EXERCISE:
Can you quote every line of text from all of the records below, word for word, while leaving the pictures out of your answer?

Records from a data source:
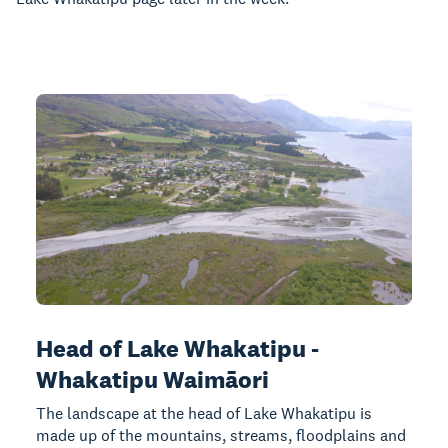
Head of Lake Whakatipu -
Whakatipu Waimāori
The landscape at the head of Lake Whakatipu is
made up of the mountains, streams, floodplains and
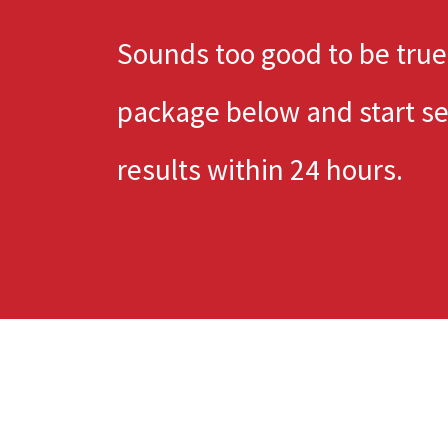
Sounds too good to be true
package below and start s
results within 24 hours.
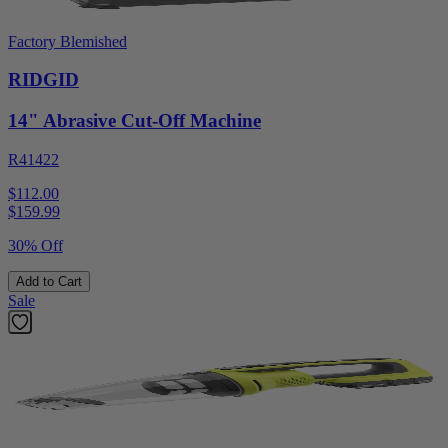
Factory Blemished
RIDGID
14" Abrasive Cut-Off Machine
R41422
$112.00
$
159.99
30% Off
Add to Cart
Sale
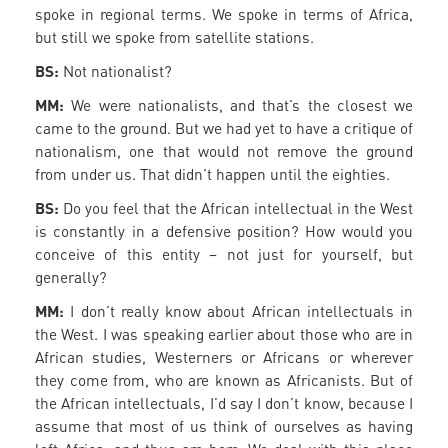
spoke in regional terms. We spoke in terms of Africa,
but still we spoke from satellite stations.
BS:
Not nationalist?
MM:
We were nationalists, and that’s the closest we
came to the ground. But we had yet to have a critique of
nationalism, one that would not remove the ground
from under us. That didn’t happen until the eighties.
BS:
Do you feel that the African intellectual in the West
is constantly in a defensive position? How would you
conceive of this entity – not just for yourself, but
generally?
MM:
I don’t really know about African intellectuals in
the West. I was speaking earlier about those who are in
African studies, Westerners or Africans or wherever
they come from, who are known as Africanists. But of
the African intellectuals, I’d say I don’t know, because I
assume that most of us think of ourselves as having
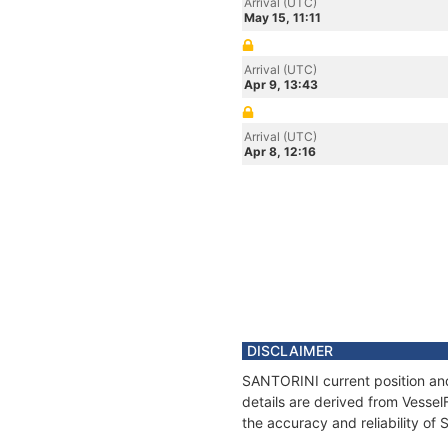
Arrival (UTC)
May 15, 11:11
Arrival (UTC)
Apr 9, 13:43
Arrival (UTC)
Apr 8, 12:16
DISCLAIMER
SANTORINI current position and
details are derived from Vessel
the accuracy and reliability o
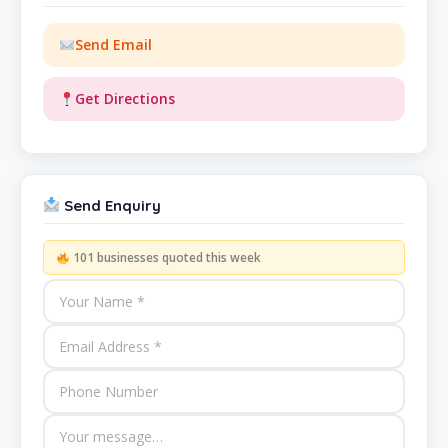
Send Email
Get Directions
Send Enquiry
101 businesses quoted this week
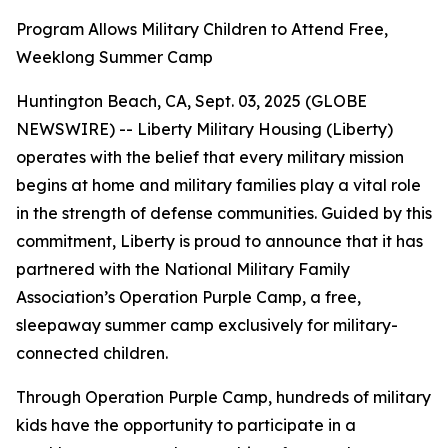
Program Allows Military Children to Attend Free,
Weeklong Summer Camp
Huntington Beach, CA, Sept. 03, 2025 (GLOBE
NEWSWIRE) -- Liberty Military Housing (Liberty)
operates with the belief that every military mission
begins at home and military families play a vital role
in the strength of defense communities. Guided by this
commitment, Liberty is proud to announce that it has
partnered with the National Military Family
Association’s Operation Purple Camp, a free,
sleepaway summer camp exclusively for military-
connected children.
Through Operation Purple Camp, hundreds of military
kids have the opportunity to participate in a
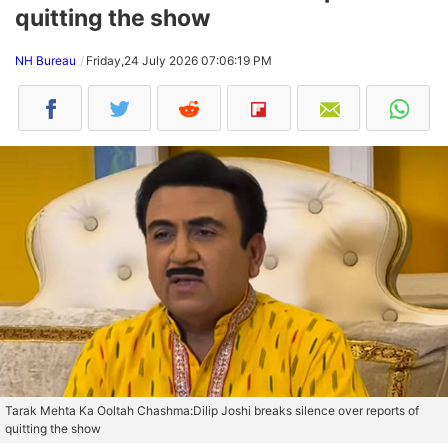
quitting the show
NH Bureau
Friday,24 July 2026 07:06:19 PM
Tarak Mehta Ka Ooltah Chashma:Dilip Joshi breaks silence over reports of
quitting the show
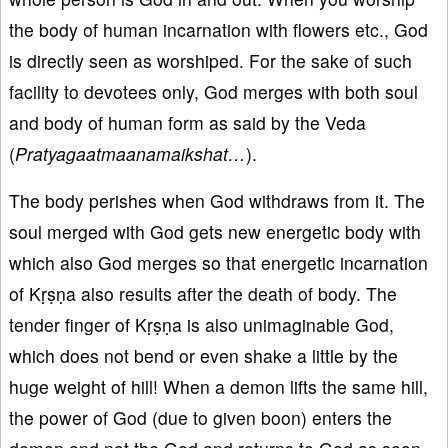
the body of human incarnation with flowers etc., God
is directly seen as worshiped. For the sake of such
facility to devotees only, God merges with both soul
and body of human form as said by the Veda
(
Pratyagaatmaanamaikshat…
).
The body perishes when God withdraws from it. The
soul merged with God gets new energetic body with
which also God merges so that energetic incarnation
of Kṛṣṇa also results after the death of body. The
tender finger of Kṛṣṇa is also unimaginable God,
which does not bend or even shake a little by the
huge weight of hill! When a demon lifts the same hill,
the power of God (due to given boon) enters the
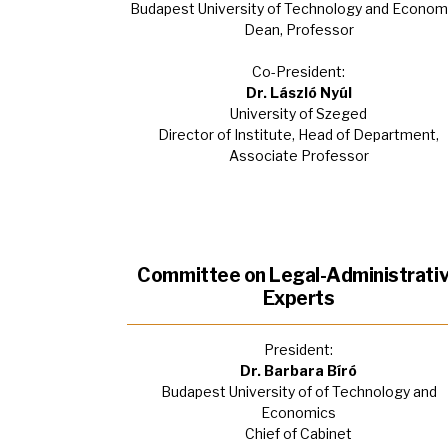
Budapest University of Technology and Econom
Dean, Professor
Co-President:
Dr. László Nyúl
University of Szeged
Director of Institute, Head of Department,
Associate Professor
Committee on Legal-Administrati
Experts
President:
Dr. Barbara Bíró
Budapest University of of Technology and
Economics
Chief of Cabinet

TASK ANSWER:
Head of Lake Whakatipu -
Whakatipu Waimāori
The landscape at the head of Lake Whakatipu is
made up of the mountains, streams, floodplains and
Sounds too good to be true
package below and start s
results within 24 hours.
Factory Blemished
RIDGID
14" Abrasive Cut-Off Machine
R41422
$112.00
$
159.99
30% Off
Add to Cart
Sale
spoke in regional terms. We spoke in terms of Africa,
but still we spoke from satellite stations.
BS:
Not nationalist?
MM:
We were nationalists, and that’s the closest we
came to the ground. But we had yet to have a critique of
nationalism, one that would not remove the ground
from under us. That didn’t happen until the eighties.
BS:
Do you feel that the African intellectual in the West
is constantly in a defensive position? How would you
conceive of this entity – not just for yourself, but
generally?
MM:
I don’t really know about African intellectuals in
the West. I was speaking earlier about those who are in
African studies, Westerners or Africans or wherever
they come from, who are known as Africanists. But of
the African intellectuals, I’d say I don’t know, because I
assume that most of us think of ourselves as having
Arrival (UTC)
May 15, 11:11
Arrival (UTC)
Apr 9, 13:43
Arrival (UTC)
Apr 8, 12:16
DISCLAIMER
SANTORINI current position and
details are derived from Vessel
the accuracy and reliability o
Send Email
Get Directions
Send Enquiry
101 businesses quoted this week
Program Allows Military Children to Attend Free,
Weeklong Summer Camp
Huntington Beach, CA, Sept. 03, 2025 (GLOBE
NEWSWIRE) -- Liberty Military Housing (Liberty)
operates with the belief that every military mission
begins at home and military families play a vital role
in the strength of defense communities. Guided by this
commitment, Liberty is proud to announce that it has
partnered with the National Military Family
Association’s Operation Purple Camp, a free,
sleepaway summer camp exclusively for military-
connected children.
Through Operation Purple Camp, hundreds of military
kids have the opportunity to participate in a
quitting the show
NH Bureau
Friday,24 July 2026 07:06:19 PM
Tarak Mehta Ka Ooltah Chashma:Dilip Joshi breaks silence over reports of
quitting the show
the body of human incarnation with flowers etc., God
is directly seen as worshiped. For the sake of such
facility to devotees only, God merges with both soul
and body of human form as said by the Veda
(
Pratyagaatmaanamaikshat…
).
The body perishes when God withdraws from it. The
soul merged with God gets new energetic body with
which also God merges so that energetic incarnation
of Kṛṣṇa also results after the death of body. The
tender finger of Kṛṣṇa is also unimaginable God,
which does not bend or even shake a little by the
huge weight of hill! When a demon lifts the same hill,
the power of God (due to given boon) enters the
Budapest University of Technology and Econom
Dean, Professor
Co-President:
Dr. László Nyúl
University of Szeged
Director of Institute, Head of Department,
Associate Professor
Committee on Legal-Administrati
Experts
President:
Dr. Barbara Bíró
Budapest University of of Technology and
Economics
Chief of Cabinet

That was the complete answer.